Gene therapy

Stem cell-mediated transfer of a human artificial chromosome ameliorates muscular dystrophy Tedesco, F. S. et al. Sci. Transl. Med. 3, 96ra78 (2011)

Gene therapy for Duchenne muscular dystrophy (DMD) is hampered by the difficulty of transfecting target cells with the large (2.4 Mb) affected gene, dystrophin. This study reports the first successful use of human artificial chromosomes (HACs) as gene therapy delivery vectors. Using a HAC, the wild-type human dystrophin locus was transferred ex vivo to the blood vessel stem cells from a DMD mouse model; these cells engrafted readily into the mutant muscle, leading to functional and morphological improvements that lasted 8 months.

Evolution

Chromosomal rearrangements maintain a polymorphic supergene controlling butterfly mimicry Joron, M. et al. Nature 14 Aug 2011 (doi:10.1038/nature10341)

This paper highlights how genomic rearrangements strengthen the allelic associations that underlie complex adaptive phenotypes. The tightly linked Pushmipullyu (P) supergene locus controls polymorphic wing morphology in the mimetic butterfly Heliconius numata. Experimental crosses between sympatric H. numata morphs showed a lack of recombination across a 400 kb interval of the P locus containing 18 genes. Alternative gene arrangements at P, which are caused by inversion breakpoints, correlate with distinct H. numata wing-morphs in wild populations, suggesting that supergenes often keep adaptive allele combinations together.

Comparative genomics

A comprehensive map of mobile element insertion polymorphisms in humans Stewart, C. et al. PLoS Genet. 7, e1002236 (2011)

Retrotransposon sequences constitute ~30% of human genomic DNA and have increasingly appreciated roles in host gene regulation. Stewart et al. investigated the human genomic variation caused by mobile retrotransposons. They identified 7,380 insertion site polymorphisms from 185 whole-genome sequences, most of which had not previously been identified. Interestingly, the rates of novel insertions differed among geographically distinct populations, although the causes and consequences of this are unclear.

Technology

Derivation of haploid embryonic stem cells from mouse embryos Leeb, M. & Wutz, A. Nature 7 Sep 2011 (doi:10.1038/nature10448)

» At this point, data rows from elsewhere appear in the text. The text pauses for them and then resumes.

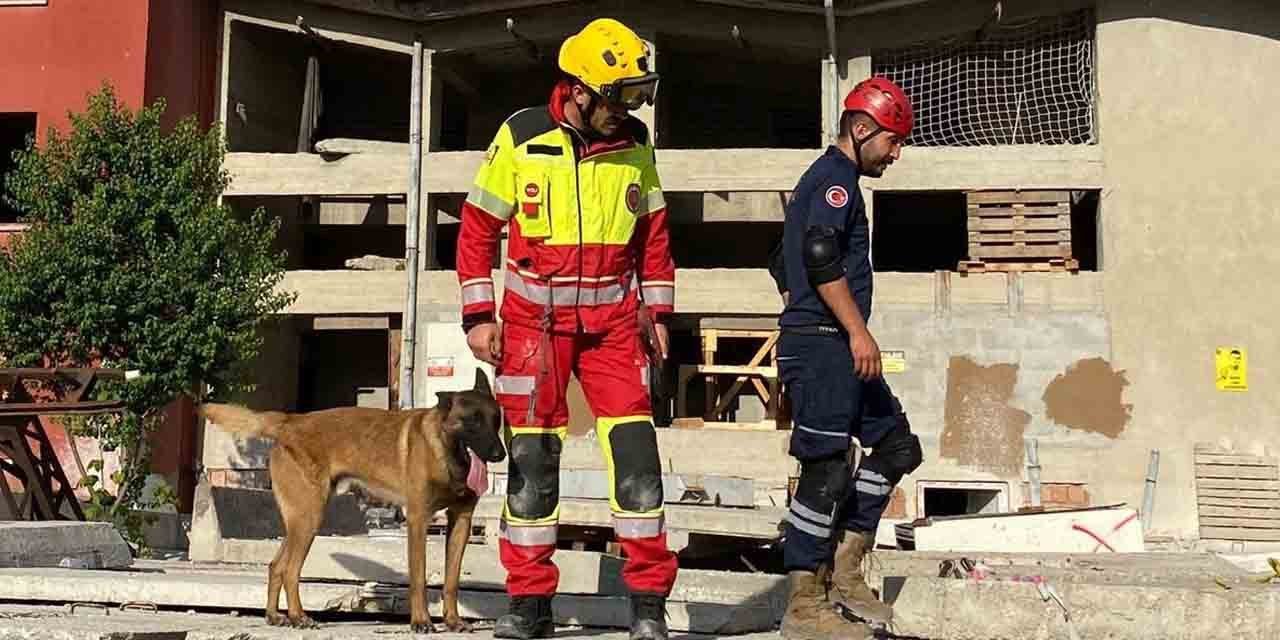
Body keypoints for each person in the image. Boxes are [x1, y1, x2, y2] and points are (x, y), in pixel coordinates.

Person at [454, 17, 678, 640]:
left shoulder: (634, 146)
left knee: (638, 460)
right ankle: (529, 608)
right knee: (531, 463)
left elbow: (654, 239)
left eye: (638, 94)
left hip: (612, 331)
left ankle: (648, 605)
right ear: (580, 89)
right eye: (620, 95)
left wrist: (657, 316)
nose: (629, 108)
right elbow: (477, 230)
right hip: (533, 330)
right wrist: (478, 317)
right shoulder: (522, 137)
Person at [769, 77, 925, 640]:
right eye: (893, 140)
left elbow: (778, 258)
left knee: (897, 444)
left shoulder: (829, 181)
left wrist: (805, 307)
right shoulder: (834, 180)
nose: (897, 152)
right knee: (826, 465)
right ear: (862, 130)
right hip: (825, 344)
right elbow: (816, 254)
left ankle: (844, 568)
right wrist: (851, 329)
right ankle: (804, 604)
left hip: (829, 337)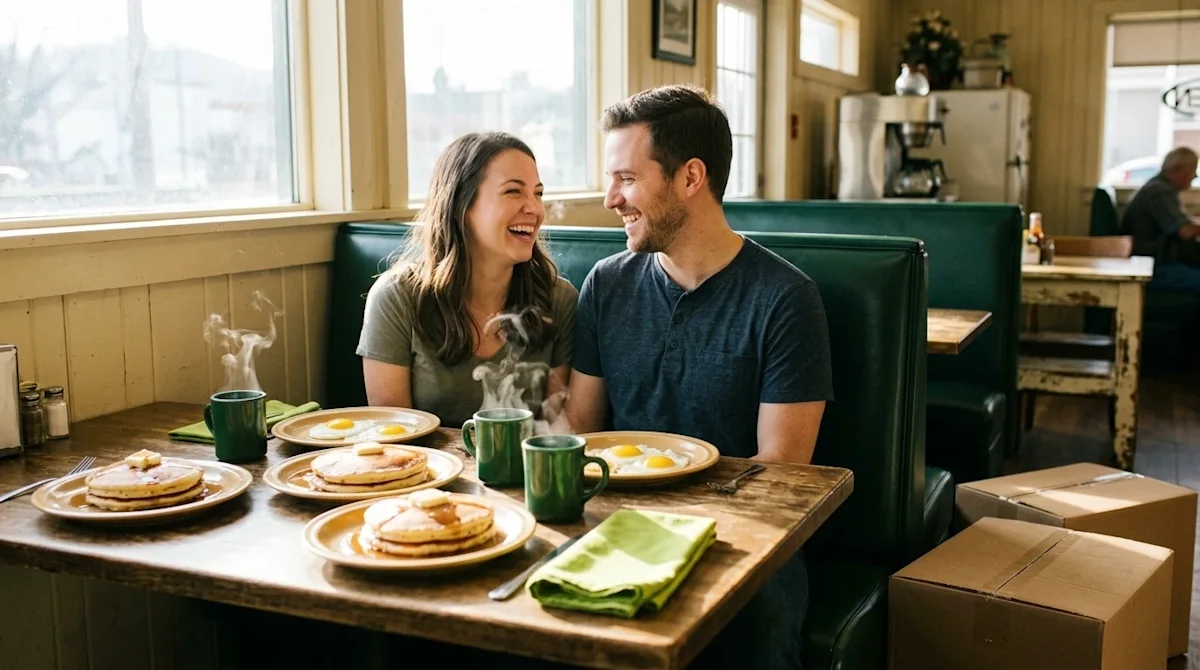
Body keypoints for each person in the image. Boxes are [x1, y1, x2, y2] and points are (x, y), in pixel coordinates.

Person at [560, 84, 834, 669]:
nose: (610, 198)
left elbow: (781, 473)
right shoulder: (606, 285)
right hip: (618, 526)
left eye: (627, 179)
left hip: (744, 541)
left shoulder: (785, 299)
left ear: (690, 178)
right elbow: (580, 428)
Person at [357, 132, 577, 427]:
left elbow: (556, 431)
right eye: (514, 191)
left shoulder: (558, 299)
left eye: (538, 193)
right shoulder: (396, 297)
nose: (535, 209)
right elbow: (395, 436)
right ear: (462, 204)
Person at [1120, 146, 1200, 291]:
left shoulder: (1158, 187)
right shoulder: (1161, 192)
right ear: (1177, 169)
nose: (1194, 176)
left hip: (1151, 262)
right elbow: (1185, 231)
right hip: (1153, 266)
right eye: (1192, 171)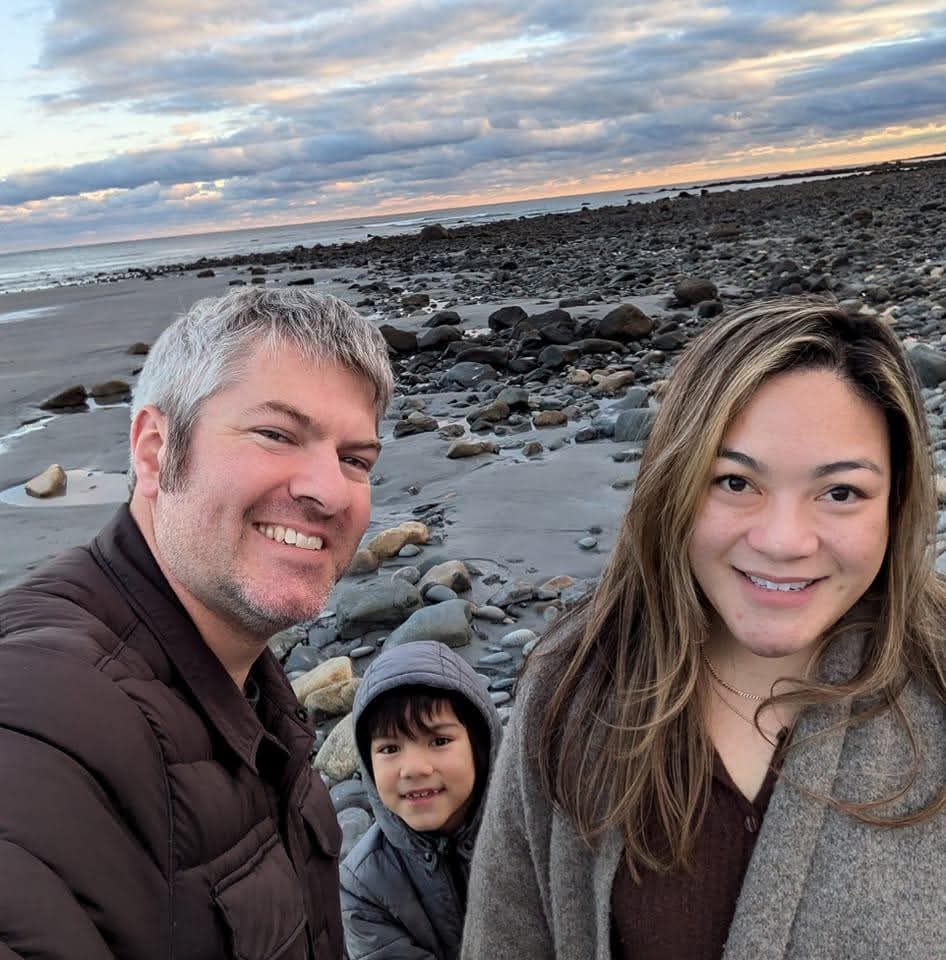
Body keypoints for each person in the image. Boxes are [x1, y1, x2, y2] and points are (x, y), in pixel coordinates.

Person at [462, 297, 946, 960]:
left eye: (840, 492)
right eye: (734, 481)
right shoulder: (571, 689)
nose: (782, 541)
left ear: (897, 504)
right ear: (676, 483)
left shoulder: (937, 683)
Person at [0, 288, 393, 959]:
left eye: (355, 459)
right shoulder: (51, 711)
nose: (329, 491)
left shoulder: (250, 687)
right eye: (276, 434)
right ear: (154, 452)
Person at [341, 640, 502, 959]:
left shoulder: (534, 832)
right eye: (389, 749)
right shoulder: (363, 885)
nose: (414, 769)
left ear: (480, 745)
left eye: (439, 740)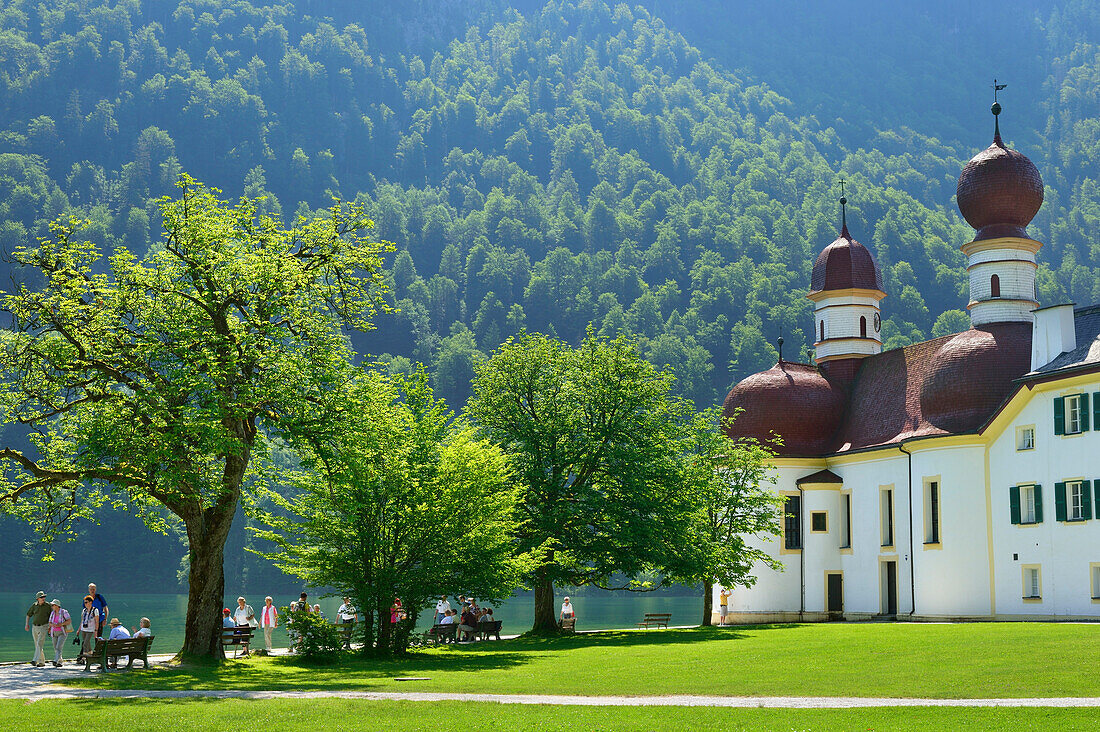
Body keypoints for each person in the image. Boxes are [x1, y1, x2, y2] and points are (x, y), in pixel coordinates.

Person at [24, 591, 51, 667]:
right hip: (34, 627)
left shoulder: (48, 606)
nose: (43, 598)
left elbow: (52, 615)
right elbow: (28, 615)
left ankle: (34, 660)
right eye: (42, 597)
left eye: (44, 597)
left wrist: (50, 627)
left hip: (44, 626)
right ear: (38, 599)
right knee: (37, 644)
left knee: (39, 643)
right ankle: (41, 662)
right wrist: (27, 624)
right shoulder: (34, 605)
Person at [47, 599, 70, 667]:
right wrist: (52, 625)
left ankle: (55, 660)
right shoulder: (52, 613)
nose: (52, 606)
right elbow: (50, 623)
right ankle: (60, 661)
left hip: (62, 632)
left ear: (57, 606)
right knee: (55, 647)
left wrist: (61, 624)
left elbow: (69, 621)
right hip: (54, 632)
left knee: (58, 647)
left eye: (53, 605)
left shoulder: (64, 612)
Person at [77, 595, 100, 662]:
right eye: (84, 602)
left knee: (85, 643)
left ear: (90, 602)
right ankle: (91, 654)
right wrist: (79, 629)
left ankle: (84, 658)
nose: (85, 604)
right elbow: (82, 621)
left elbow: (97, 621)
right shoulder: (84, 610)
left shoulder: (95, 610)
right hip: (83, 629)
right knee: (87, 644)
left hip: (90, 629)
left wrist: (96, 630)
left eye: (86, 602)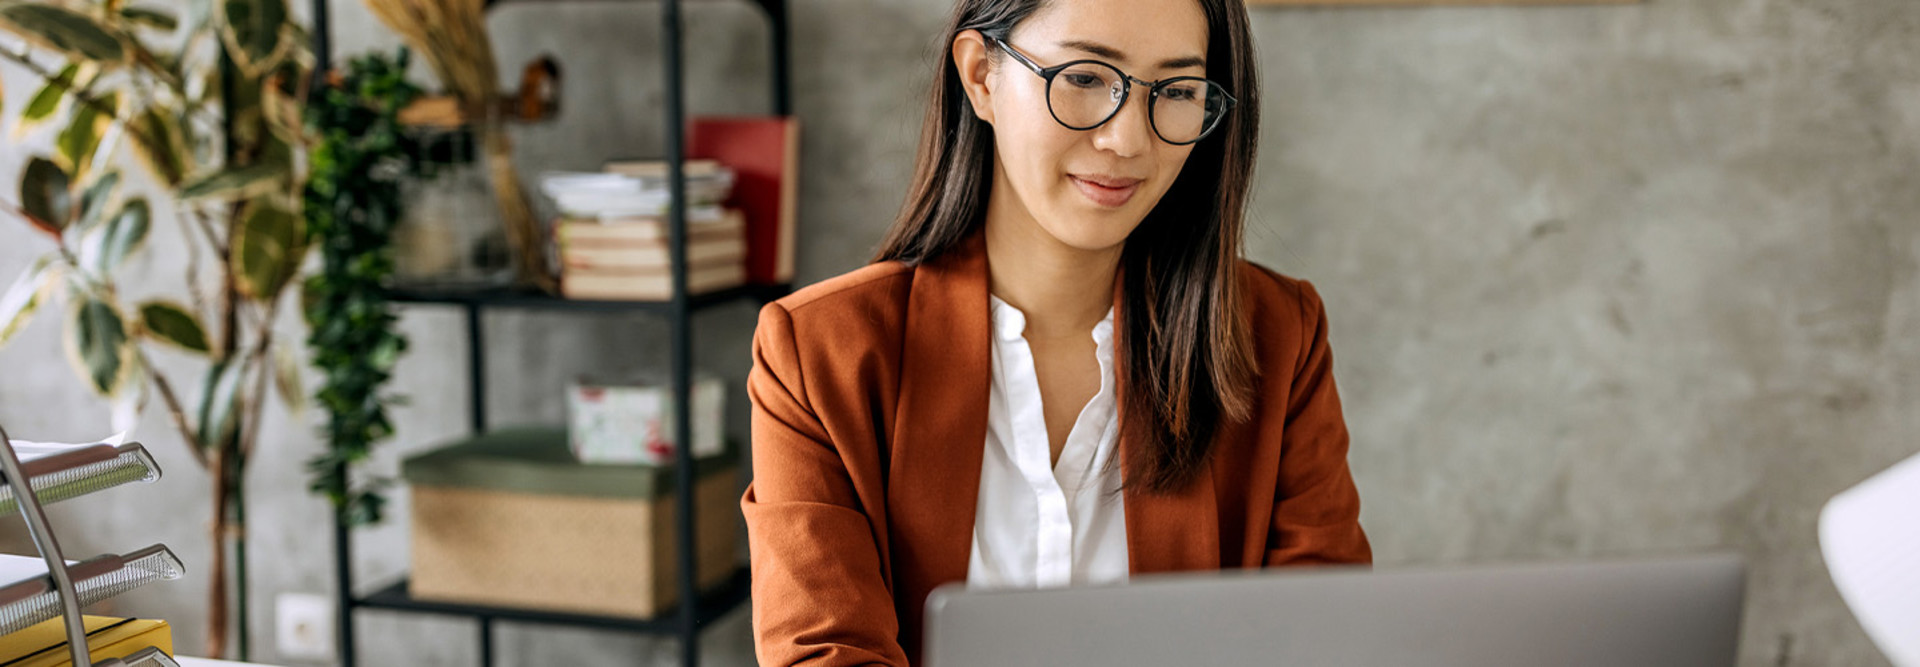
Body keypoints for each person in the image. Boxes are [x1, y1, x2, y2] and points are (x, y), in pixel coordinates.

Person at [741, 0, 1372, 663]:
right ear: (982, 75)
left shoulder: (1277, 338)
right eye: (1085, 76)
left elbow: (1321, 635)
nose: (1127, 140)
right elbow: (824, 650)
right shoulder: (818, 353)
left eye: (1179, 90)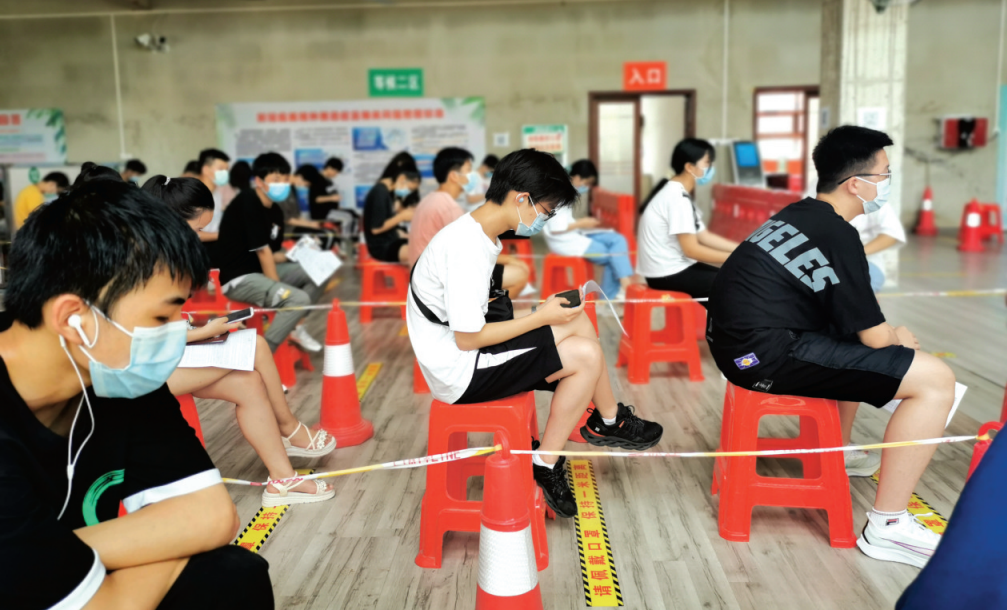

Transposon- or chemical-mediated mutagenesis is inefficient in diploid cells because lesions must typically be homozygous before phenotypic effects can be observed. To overcome this hurdle, Leeb et al. generated haploid embryonic stem cells by activating unfertilized mouse oocytes. Carefully controlled culture conditions and flow-cytometry-based sorting enabled maintenance of the haploid state for over 35 passages in culture. The value of these cell lines for loss-of-function genetic screens was verified by a transposon-based screen that identified DNA mismatch repair genes.